As we had speculated, media outlets reported over the weekend that Siemens is working on a formal asset-swap offer to trump General Electric’s (GE) bid for Alstom’s power business. Reports suggest that Siemens’ offer could come as early as this week, and we would fully expect the offer to catch favor with the French government, which would like to keep jobs and retain key assets related to national energy independence in the country—two promises Siemens has made. At this time, we’re reiterating our opinion that we like the GE-Alstom combination as currently structured in GE’s offer (click here). However, we acknowledge the likelihood that the news over the weekend means GE may eventually have to revise its current offer higher. We would be against GE materially upping its offer solely for political reasons, but if additional deal synergies can be identified, a higher offer could make sense.
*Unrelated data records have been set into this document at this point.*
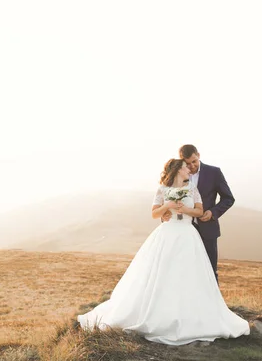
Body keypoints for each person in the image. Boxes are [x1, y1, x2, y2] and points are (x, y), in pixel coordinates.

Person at [77, 158, 249, 345]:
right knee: (162, 273)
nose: (188, 170)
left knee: (188, 274)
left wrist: (186, 209)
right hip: (167, 233)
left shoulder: (192, 188)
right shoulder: (162, 189)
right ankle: (158, 313)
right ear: (177, 170)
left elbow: (199, 212)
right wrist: (167, 206)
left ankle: (189, 314)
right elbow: (154, 213)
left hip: (188, 235)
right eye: (184, 167)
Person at [163, 145, 235, 283]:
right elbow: (166, 199)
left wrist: (213, 212)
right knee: (182, 269)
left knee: (209, 270)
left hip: (207, 229)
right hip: (181, 231)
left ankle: (213, 303)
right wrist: (165, 215)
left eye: (194, 161)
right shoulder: (176, 174)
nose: (191, 166)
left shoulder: (214, 172)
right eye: (188, 163)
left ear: (199, 155)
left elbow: (228, 198)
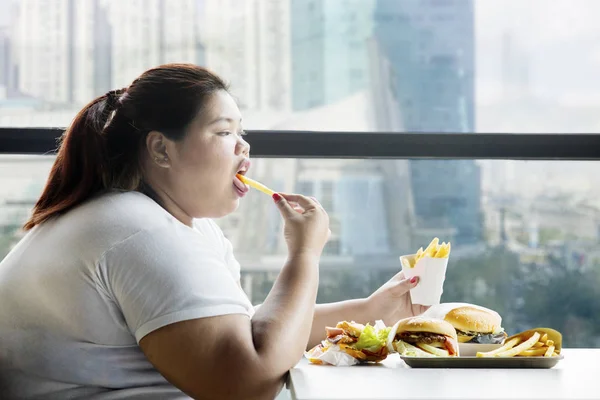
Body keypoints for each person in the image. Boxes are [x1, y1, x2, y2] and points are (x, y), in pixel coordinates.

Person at [0, 64, 427, 400]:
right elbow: (246, 385)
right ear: (161, 149)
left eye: (241, 132)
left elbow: (245, 331)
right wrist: (304, 256)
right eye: (224, 132)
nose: (243, 147)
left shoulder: (171, 224)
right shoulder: (136, 231)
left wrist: (372, 311)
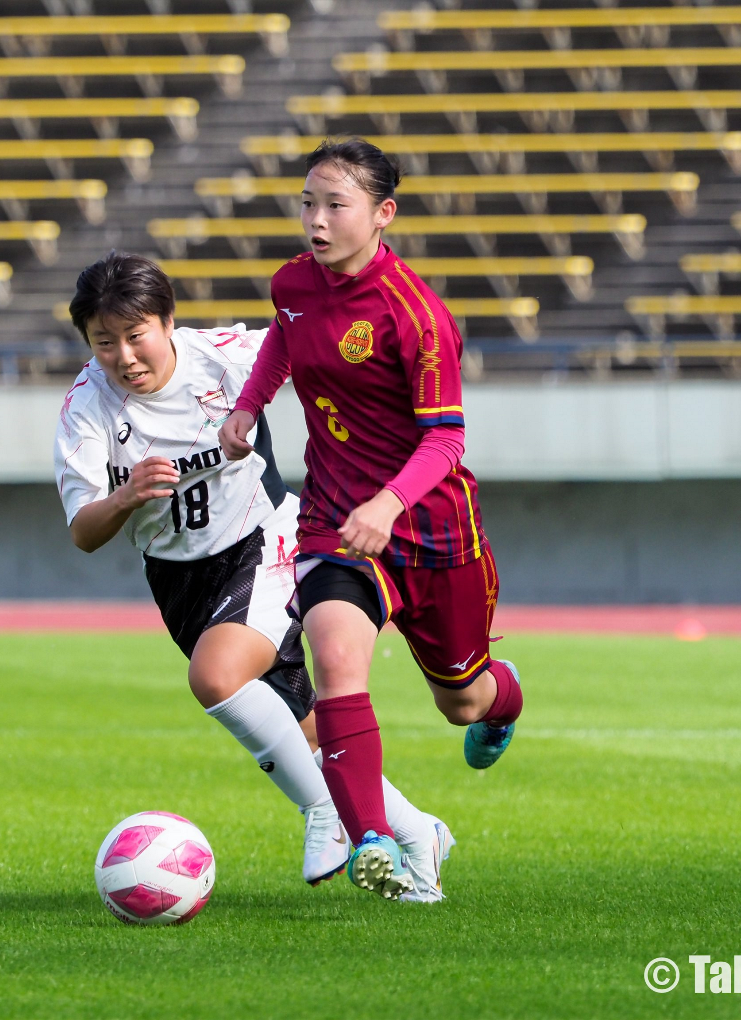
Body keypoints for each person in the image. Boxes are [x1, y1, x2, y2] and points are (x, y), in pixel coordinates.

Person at [54, 251, 452, 900]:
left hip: (266, 542)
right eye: (104, 343)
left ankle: (324, 812)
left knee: (214, 676)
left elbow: (307, 338)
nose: (124, 356)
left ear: (167, 322)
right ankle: (419, 837)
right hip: (180, 582)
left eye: (136, 336)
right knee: (307, 733)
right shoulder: (86, 408)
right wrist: (125, 498)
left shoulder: (222, 355)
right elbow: (83, 530)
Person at [218, 139, 523, 901]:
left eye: (334, 206)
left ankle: (504, 696)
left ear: (383, 215)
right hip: (332, 518)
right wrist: (251, 403)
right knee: (334, 656)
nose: (315, 222)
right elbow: (283, 343)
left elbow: (446, 437)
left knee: (463, 699)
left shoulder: (414, 314)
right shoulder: (292, 283)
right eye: (306, 203)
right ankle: (377, 842)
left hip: (432, 529)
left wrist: (388, 504)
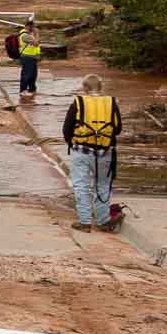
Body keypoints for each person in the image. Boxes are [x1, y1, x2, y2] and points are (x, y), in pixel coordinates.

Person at [63, 74, 123, 231]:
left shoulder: (78, 102)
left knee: (81, 186)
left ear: (85, 88)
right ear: (101, 87)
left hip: (81, 151)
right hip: (105, 152)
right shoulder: (112, 103)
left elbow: (67, 129)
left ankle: (85, 222)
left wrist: (73, 142)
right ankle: (103, 221)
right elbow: (117, 129)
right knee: (102, 186)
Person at [17, 19, 42, 97]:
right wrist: (37, 34)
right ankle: (23, 90)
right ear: (29, 26)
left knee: (33, 75)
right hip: (27, 57)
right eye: (33, 27)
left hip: (32, 57)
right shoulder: (25, 35)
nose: (35, 28)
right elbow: (36, 44)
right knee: (26, 75)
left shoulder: (29, 34)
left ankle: (32, 89)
Still, we think it’s important to note that, for GE, the Alstom deal is a nice-to-have transaction, not a must-win acquisition. The company could simply walk away from the transaction (if Siemens ties the knot instead) and receive a break-up fee equal to 1.5% of the proposed purchase price. Under this scenario, we’d like shares of GE all the same. On an organic basis, GE’s industrial backlog has never been stronger, and we like that it continues to diversify away from its riskier and relatively opaque financial operations. GE’s executive suite is focused on the right return metrics, in our view, and we have confidence that the team will walk away from the transaction in the event the deal characteristics become value-destructive to GE shareholders. We’re monitoring new developments closely. GE remains a holding in both the Best Ideas portfolio and Dividend Growth portfolio.